▸ **SHORT PROBLEM**:
In the article below about Jeremy Patterson, why did he and his wife decide to pursue education, and when, under their plan, was he to quit his job? Answer in one to three sentences.

LENOX, Mass. — Jeremy Patterson admires the traditional college graduate, the ones who had the foresight and commitment to delve right into higher education.
 
Patterson is not a traditional graduate. At age 26, neither he nor his wife had even graduated high school. He was out of work and trying to care for their three children. One day in 2007, they packed everything they owned into a 1992 Oldsmobile and left their rural home in Florida, driving to a new home in the Berkshires.
 
"We were petrified. While staying with a friend, I found work and in a month we had gathered enough money to rent the apartment below him," Patterson said. 
 
The children started school and the two parents talked about what they needed to do next.
 
"We were comfortable but we wanted more out of life for ourselves and our children and we knew the key to success was education. We came up with a plan. I would continue to plug away at my job while she first earned her GED and then her nursing degree from BCC. Then once she could support us I would quit my job and become the primary caretaker of the children and house while I earned my GED and networking degree," Patterson said.
 
He teared up on the stage at Tanglewood as the valedictorian of Berkshire Community College's class of 2017.

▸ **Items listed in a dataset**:
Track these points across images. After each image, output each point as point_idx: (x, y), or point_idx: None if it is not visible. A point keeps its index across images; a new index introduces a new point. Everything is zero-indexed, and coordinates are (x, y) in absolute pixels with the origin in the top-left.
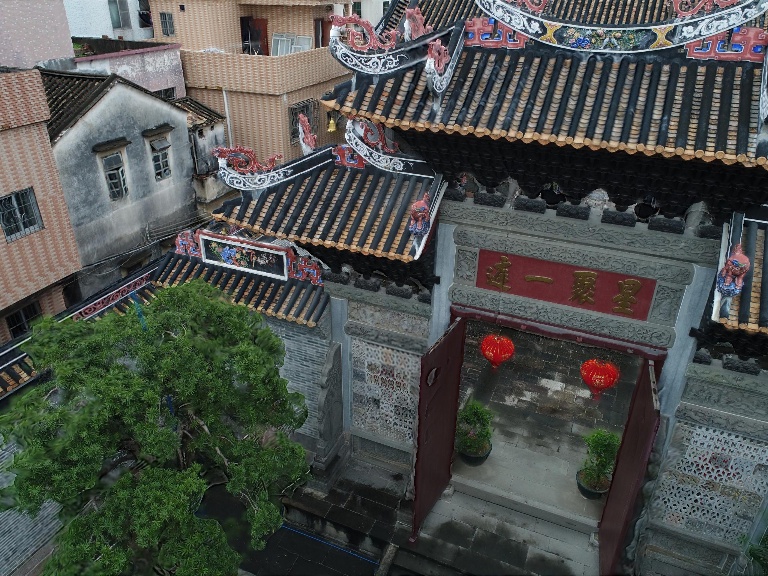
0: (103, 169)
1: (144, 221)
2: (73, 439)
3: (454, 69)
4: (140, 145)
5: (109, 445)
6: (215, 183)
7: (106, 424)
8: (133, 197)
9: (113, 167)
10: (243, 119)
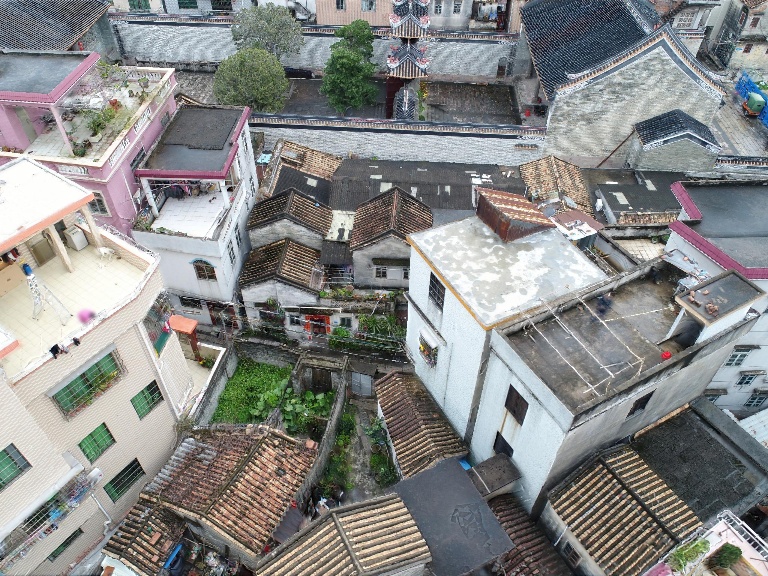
0: (435, 4)
1: (444, 24)
2: (340, 30)
3: (405, 2)
4: (450, 1)
5: (343, 34)
6: (475, 23)
7: (343, 30)
8: (443, 15)
9: (438, 4)
10: (514, 5)
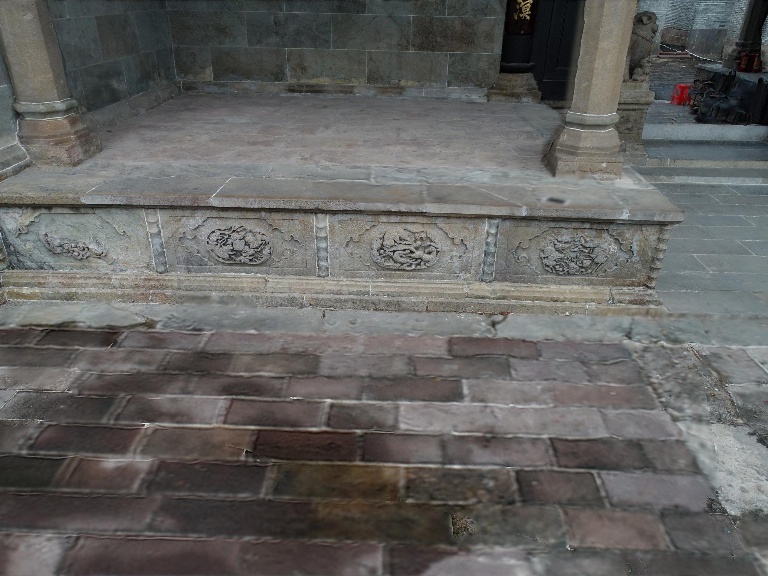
0: None
1: None
2: None
3: None
4: None
5: None
6: None
7: None
8: None
9: None
10: None
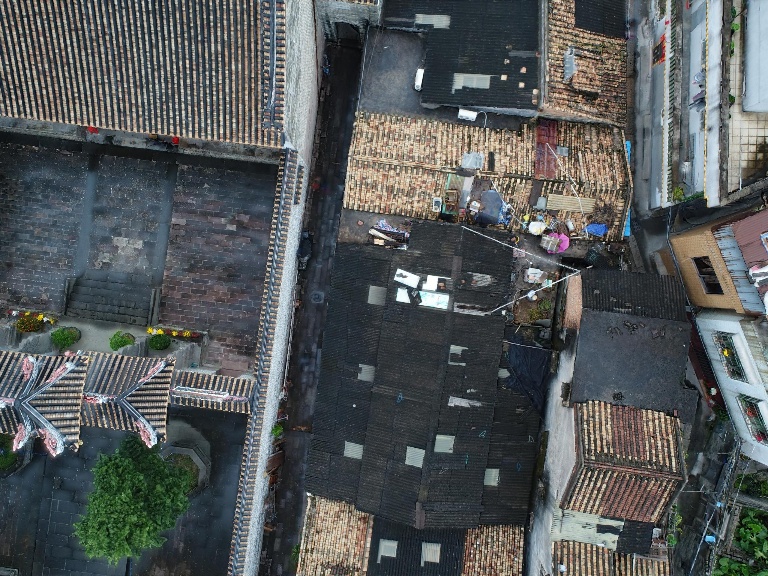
0: None
1: None
2: None
3: None
4: None
5: None
6: None
7: None
8: None
9: None
10: None
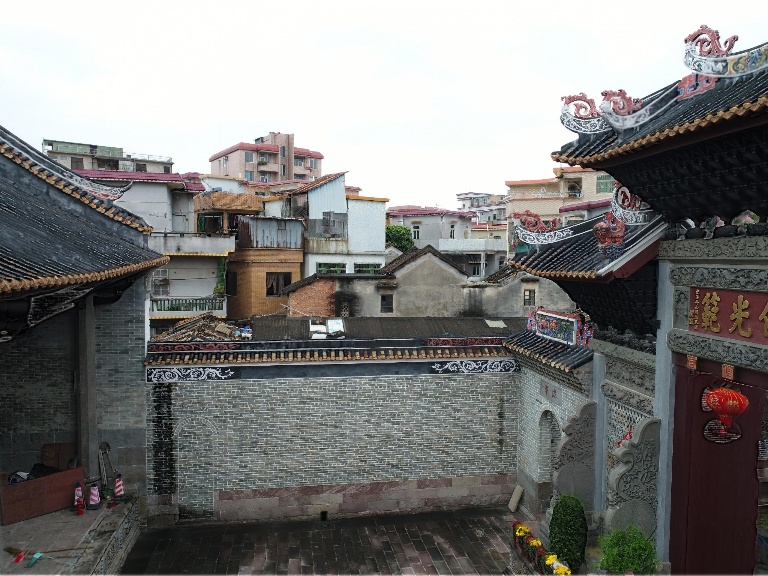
0: None
1: None
2: None
3: None
4: None
5: None
6: None
7: None
8: None
9: None
10: None
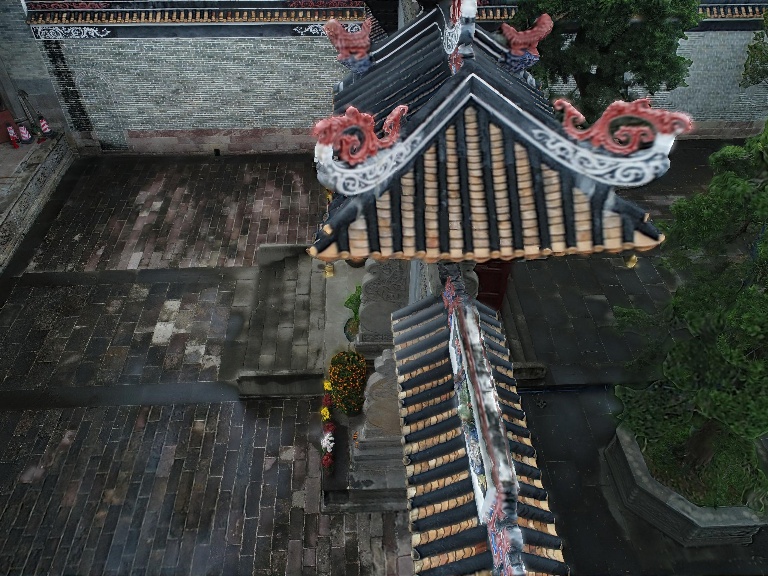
0: None
1: None
2: None
3: None
4: None
5: None
6: None
7: None
8: None
9: None
10: None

▸ **OUTPUT**:
They were comfortable but wanted more out of life for themselves and their children, and they knew the key to success was education. Under their plan, Patterson kept working while his wife earned her GED and then her nursing degree from BCC. Once she could support the family, he would quit, care for the children and house, and earn his own GED and networking degree.